Topic: Measurement Based Appearance Modelling

This tutorial will cover measurement based appearance modelling for graphics and vision, with a focus on acquisition of facial and material appearance including shape and reflectance properties. The tutorial will first introduce fundamentals such as the BRDF and the BSSRDF and physically based surface and subsurface scattering models. Building upon these, the tutorial will present various techniques for acquisition of facial geometry and reflectance including state of the art techniques employed for high quality facial acquisition for visual effects and games. Central to these acquisition techniques will be measurements under various types of controlled illumination. Specifically, we will cover practical ways of measuring layered skin reflectance including surface and subsurface scattering using a small set of measurements as well as state of the art techniques for multi-view facial geometry and reflectance acquisition with polarized spherical gradient illumination. The tutorial will also cover a recent technique for measuring skin micro-geometry at the resolution of a few microns for very high resolution (16K) rendering of skin for increased realism.

The second half of the tutorial will focus on measurement and modelling of material reflectance properties. Here, the discussion will be restricted to BRDFs and spatially varying BRDFs for representing material appearance. Once again, controlled illumination techniques using various lighting setups will be presented for estimation of spatially varying diffuse and specular reflectance properties including albedo, surface normals, specular roughness and in some cases anisotropy. The tutorial will conclude with discussion of some recent advances in material appearance acquisition using commodity hardware such as LCD screens and mobile devices.
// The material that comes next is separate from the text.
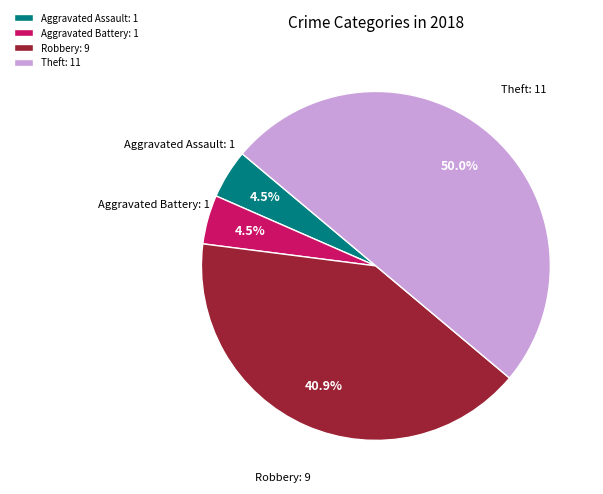

Which slice is the largest?

Theft: 11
Dr Abhijeet Ghosh is currently a Senior Lecturer in the Department of Computing at Imperial College London. His main research interests are in appearance modelling, realistic rendering, and computational photography. Previously, he was a senior researcher and research assistant professor at the University of Southern California Institute for Creative Technologies where he worked on Light Stage based acquisition. Abhijeet received his PhD in computer science from the University of British Columbia. His doctoral dissertation, "Realistic Materials and Illumination Environments", received an Alain Fournier Award and his doctoral work on BRDF acquisition received a Marr Prize Honorable Mention (ICCV 2007). He currently holds a Royal Society Wolfson Research Merit Award and an EPSRC Early Career fellowship at Imperial College London.